Pegcetacoplan would potentially be the first FDA approved treatment for geographic atrophy, a severe form of dry age-related macular degeneration (AMD). The condition affects about 1 million people in the United States and is a leading cause of blindness. Due to the high unmet need, pegcetacoplan is anticipated to generate more than $900 million in revenue in the United States by 2032.

While pegcetacoplan is likely to be first to market, Iveric bio has also reported positive topline results for Zimura (avacincaptad pegol) for geographic atrophy and could come to market by the first half 2024.

Formulary Watch: Please expand on the significance of orphan drugs being approved by the FDA.

Sadeghi: A defining pharmacy trend in recent years has been the development and availability of new orphan drugs to treat ultra-rare conditions. In three of the last four years, the number of novel orphan drugs approved by the FDA exceeded non-orphan drugs, and the same pattern is projected to occur by the end of 2022.

It is to be expected that orphan drugs will continue making up an even larger percentage of prescription sales. Since orphan drugs are priced significantly higher, and more are coming to market, this will have life-altering impacts and cost implications for clients and members.

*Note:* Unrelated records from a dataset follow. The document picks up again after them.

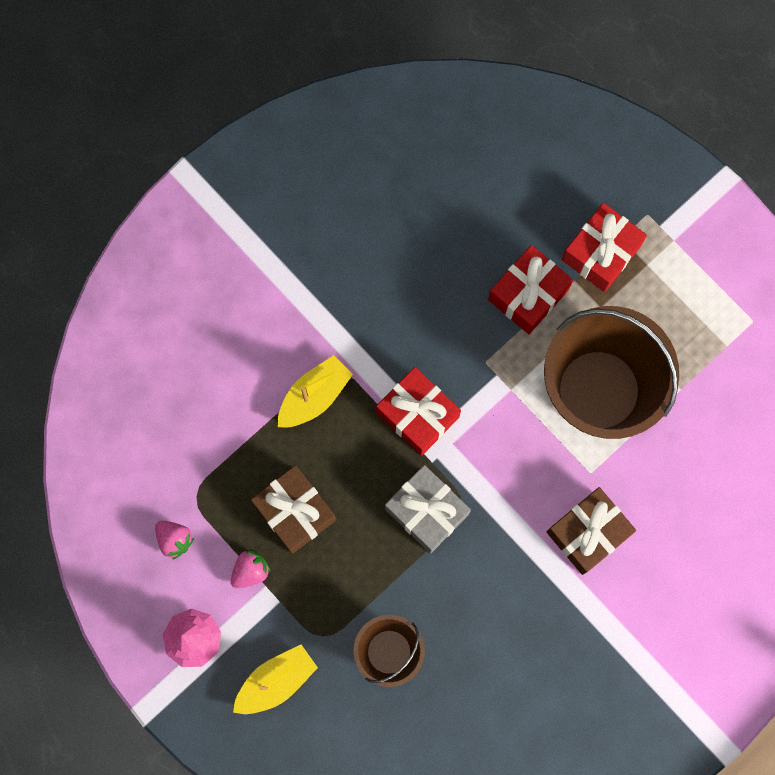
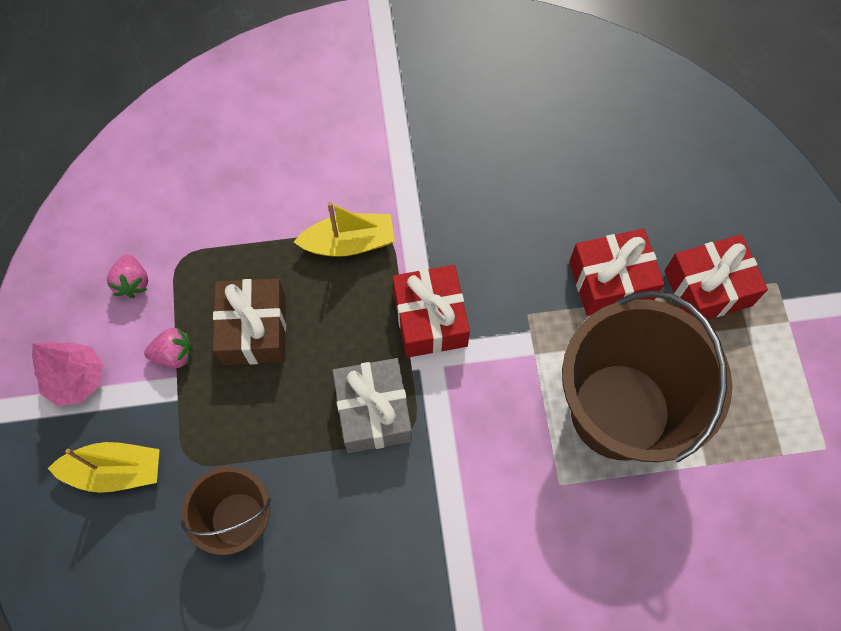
camera: 35 degrees right, 10 degrees down
brown gift [547,487,636,575] -> none

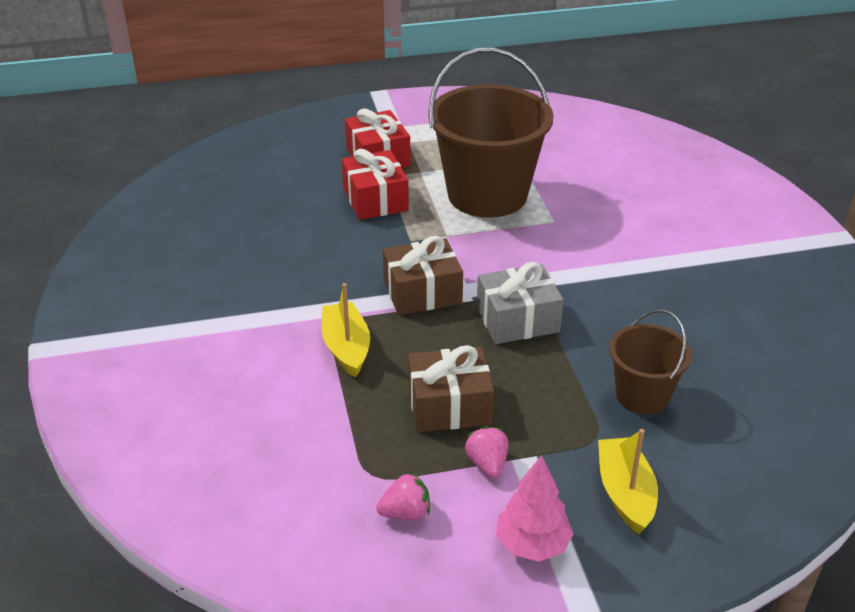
camera: 95 degrees left, 30 degrees down
red gift [392,265,470,358] -> brown gift [383,236,463,315]

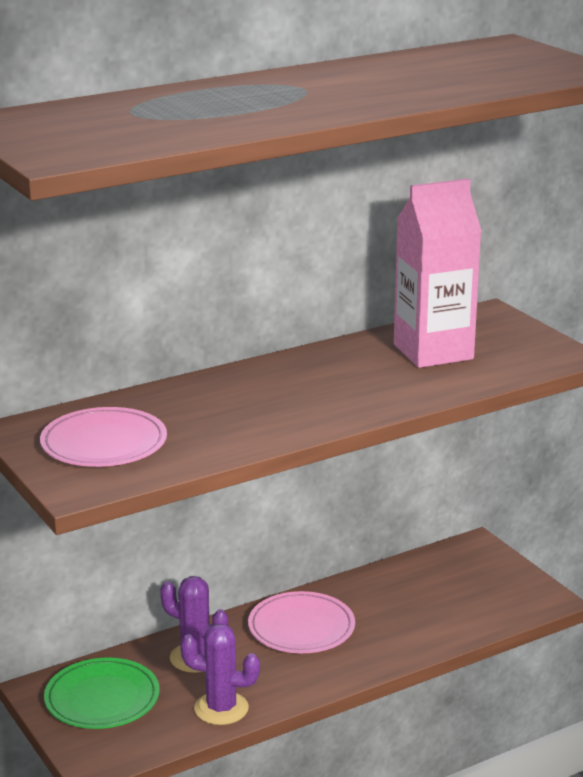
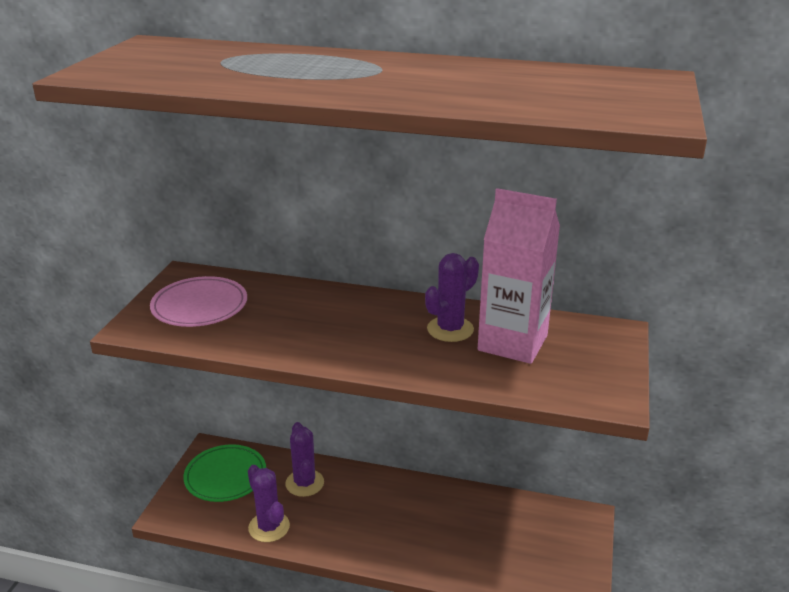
camera: 45 degrees right, 5 degrees up
pink plate [248,591,355,653] -> none
none -> purple cactus [425,253,479,342]

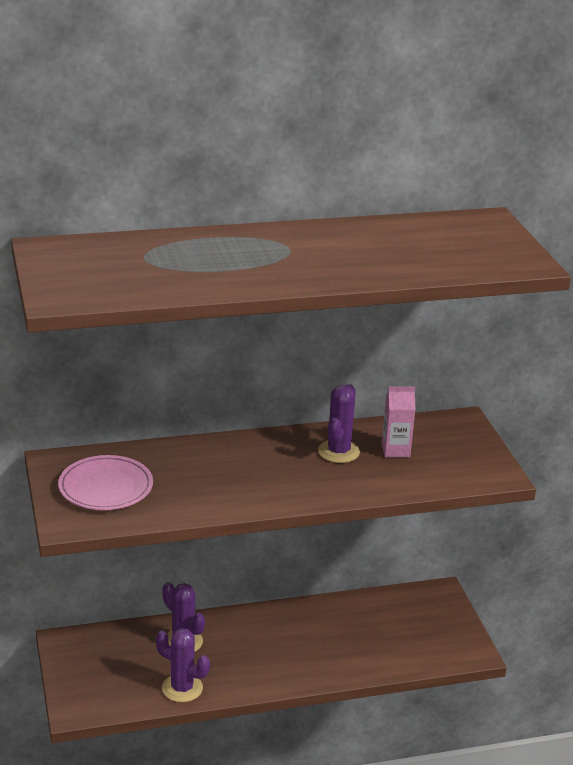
camera: 30 degrees left, 0 degrees up
green plate [183,444,266,502] -> none
pink carton [478,188,560,364] -> pink carton [382,386,416,458], size x0.53

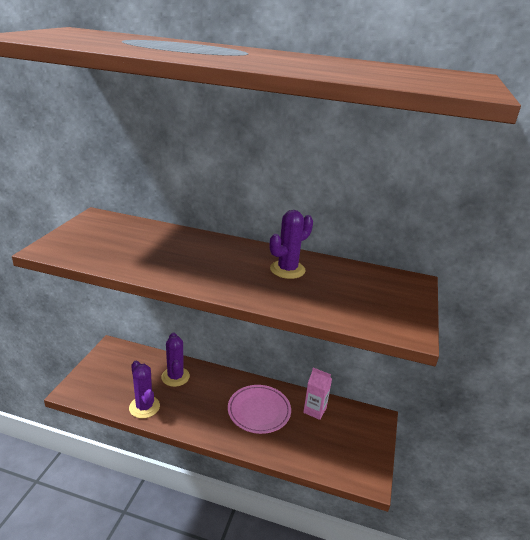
camera: 30 degrees right, 0 degrees up
pink plate [58,455,153,510] -> pink plate moved to [228,385,291,434]
pink carton [382,386,416,458] -> pink carton moved to [303,368,332,420]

Payers determine how to cover the cost of these high-priced medications and control spend across a small patient population, which can consume disproportionately large percentages of total pharmacy drug costs. In addition, long term safety and efficacy outcomes, particularly related to the durability of response or cure, have often not been fully established for many of these drugs at the time of their FDA approval.

This is clearly a focus in the drug development pipeline, and we expect that a high proportion of FDA approvals will be orphan drugs for rare diseases (around 50%) for the foreseeable future. Although their target populations are very small, and individually their financial impact can be modest or small, over time the large number of overall approvals will ultimately translate into a sizable footprint.